In a major legislative breakthrough, the UPA government on Tuesday secured the Lok Sabha’s approval for the Banking Laws (Amendment) Bill, which seeks to pave the way for issuing new bank licences and attract more foreign capital into the sector by enhancing investors’ say in the management of banks.
The government managed to overcome the BJP’s opposition to the Bill by conceding to the latter’s demand for dropping the contentious provision allowing banks to trade in commodity futures. This facilitated passage of the Bill in the lower House through a voice vote. The Bill will now go to the Rajya Sabha, before being sent to the President for signing it into law.
While the banking Bill is a crucial component of the financial sector reforms on the government’s agenda, other bills including those on insurance and pension are unlikely to be cleared by Parliament in the current session, ending on Thursday.
The banking Bill seeks to empower the Reserve Bank of India to supersede bank boards when needed, a prerequisite for the central bank to issue new bank licences. Private entities including L&T, Mahindra & Mahindra, Reliance and a host of non-banking finance companies had evinced interest in bank licences. The government reckons that a clutch of new banks are needed to expedite the process of financial inclusion in the country.
The Bill also proposes to hike the cap on voting rights of shareholders of nationalised banks to 10% from 1% and that of private banks to 26% from 10%. Enhanced voting rights will be an additional incentive for foreign investors to acquire or raise stakes in Indian banks and help meet their capital needs.

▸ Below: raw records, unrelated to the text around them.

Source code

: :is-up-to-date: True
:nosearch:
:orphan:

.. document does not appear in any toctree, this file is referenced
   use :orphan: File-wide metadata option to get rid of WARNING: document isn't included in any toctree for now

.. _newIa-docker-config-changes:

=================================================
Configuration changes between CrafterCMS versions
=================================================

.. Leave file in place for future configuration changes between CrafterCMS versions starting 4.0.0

The BJP had earlier taken a firm stand that the new clause allowing banks to trade in commodity futures could not be inserted as the version of the Bill vetted by the standing committee on finance did not have it. The government had contended that the procedural/propriety issue did not arise as the standing committee on consumer affairs had approved the provision last December. Relenting, finance minister P Chidambaram said on Tuesday: “(We are) withdrawing the clause (on commodity futures) in deference to the views expressed by members.”

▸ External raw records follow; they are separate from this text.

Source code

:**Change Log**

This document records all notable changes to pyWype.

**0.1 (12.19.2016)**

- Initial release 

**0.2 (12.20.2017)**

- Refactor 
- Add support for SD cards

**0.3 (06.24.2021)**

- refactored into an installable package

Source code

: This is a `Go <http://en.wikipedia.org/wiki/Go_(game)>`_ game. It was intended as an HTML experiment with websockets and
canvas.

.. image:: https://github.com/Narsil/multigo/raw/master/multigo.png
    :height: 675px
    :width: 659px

The minister assured the Opposition that the government would strengthen public sector banks and maintain their public sector character by infusing capital. Despite a marginal rise in NPA levels and some stressed sectors being accorded debt recast packages, Chidambaram asserted that “our banks are well-capitalised” and would be able to perform the higher lending demands for the economy, which has turned the corner. The minister reiterated his promise to infuse Rs 15,000 crore into public sector banks in the current fiscal.

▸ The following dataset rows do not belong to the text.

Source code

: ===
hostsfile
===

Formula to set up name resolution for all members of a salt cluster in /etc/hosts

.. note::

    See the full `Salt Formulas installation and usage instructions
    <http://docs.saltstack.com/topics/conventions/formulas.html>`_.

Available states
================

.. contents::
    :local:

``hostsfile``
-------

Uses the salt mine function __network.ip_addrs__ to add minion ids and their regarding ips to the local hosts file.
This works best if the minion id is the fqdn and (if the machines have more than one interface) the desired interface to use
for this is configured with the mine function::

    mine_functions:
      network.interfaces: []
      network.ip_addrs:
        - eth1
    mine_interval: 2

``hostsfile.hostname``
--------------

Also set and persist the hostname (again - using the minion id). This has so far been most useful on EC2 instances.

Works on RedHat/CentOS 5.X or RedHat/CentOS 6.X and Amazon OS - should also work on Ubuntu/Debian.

Making a case for merger of some small banks with the big ones he said the country needs “two-three world size banks,” through consolidation.
Chidambaram clarified that while RBI would regulate banking-related activities in the banking sector, the Competition Commission of India (CCI) would have jurisdiction over competition practices in the sector which included merger regulations. “If we exempt the banking sector from the Competition Act, then sectors such as insurance, telecom and petroleum, which all have the respective sectoral regulators will also make similar demands,” he said.
Experts hailed the Lok Sabha nod for the legislation, but said that dropping the provision to allow banks to trade in commodity futures was regressive. Care Ratings chief economist Madan Sabnavis said: “Banks have significant direct and indirect exposure to commodities, and a permission to participate in futures would have enabled them to hedge this exposure. This is pertinent in the backdrop of rising bad loans, especially commodity-related exposures such as agriculture loans or credit to steel companies.”
Meanwhile, shares in Financial Technologies (India) and Multi Commodity Exchange of India (MCX) dropped 1.2% and 0.8% respectively at the BSE following the government’s announcement to drop the clause.
The insurance Bill, inter alia, seeks to hike FDI limit in the sector to 49% while the pension Bill envisages to allow FDI at par with the insurance sector in pensions, besides giving statutory powers to the sectoral regulator.